Thanks for the correction.

Yeah. It's pretty tough. I took a look at it this morning. It made my fingers want to cry, quite frankly.


----------



## chillowack

MJTTOMB said:


> I use Finale to compose my music, then I export the piece as a midi file and master it in GarageBand. Though looked down on by most people, GarageBand is a powerful tool if you know how to use it.
> 
> More or less the piano is just a digital Steinway piano sample with a slight bit of reverb, then equalized and compressed until I get a desirable sound.

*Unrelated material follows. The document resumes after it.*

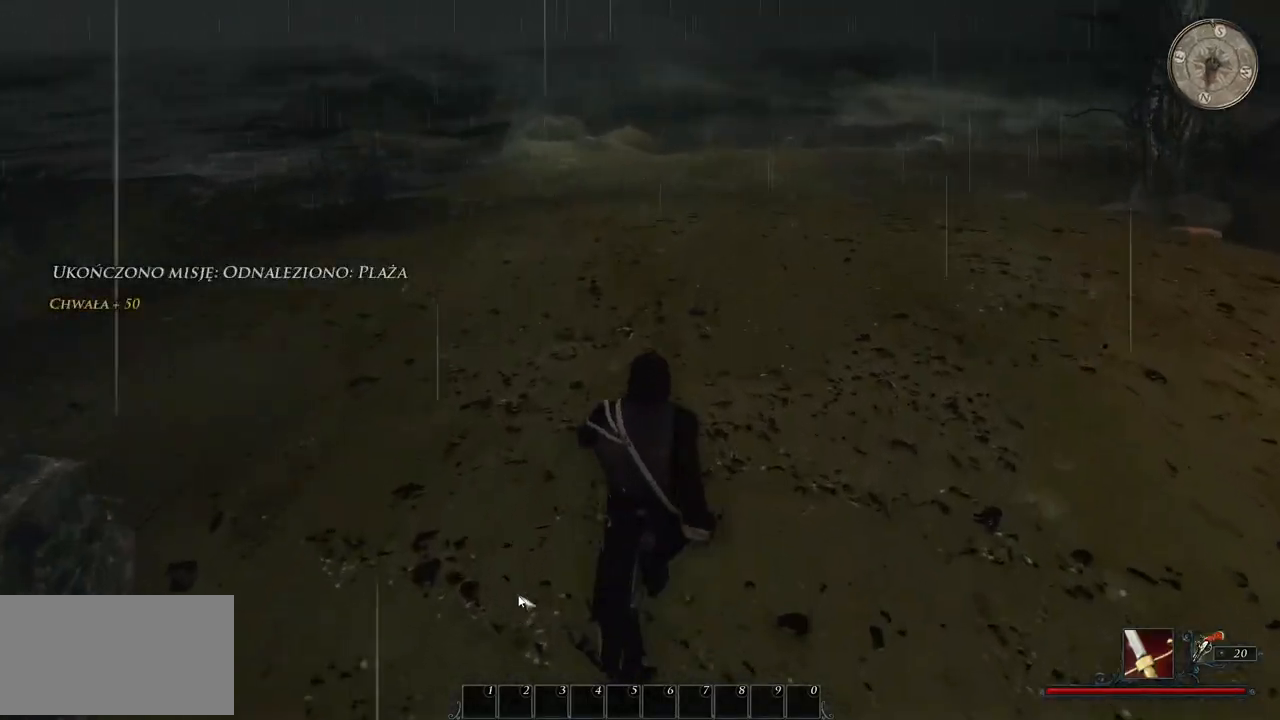
{"keys": ["w"], "mouse": [], "events": [[500, "shift", "up"]]}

Thanks for these specs MJTTOMB, I'm going to try this technique for mastering the current piece I'm working on (substituting Audacity for GarageBand).


----------



## Ravellian

I really like the principal theme.. the rhythm is inventive, and the melodic contour fits the accompaniment nicely. My one criticism is that the middle section isn't quite different enough from the outer sections since it's got a similar melodic line, so by the end I've gotten just a bit bored. Granted, I'm used to Chopin, who usually uses extreme contrast in his middle sections. Anyway, I dunno if you're still working on this piece, but here's my suggestion: instead of the same sort of melodic line in the middle section, make the right hand do something crazy- sixteenth triplet flourishes, I dunno.. do something unexpected. I think it would sound cool.


----------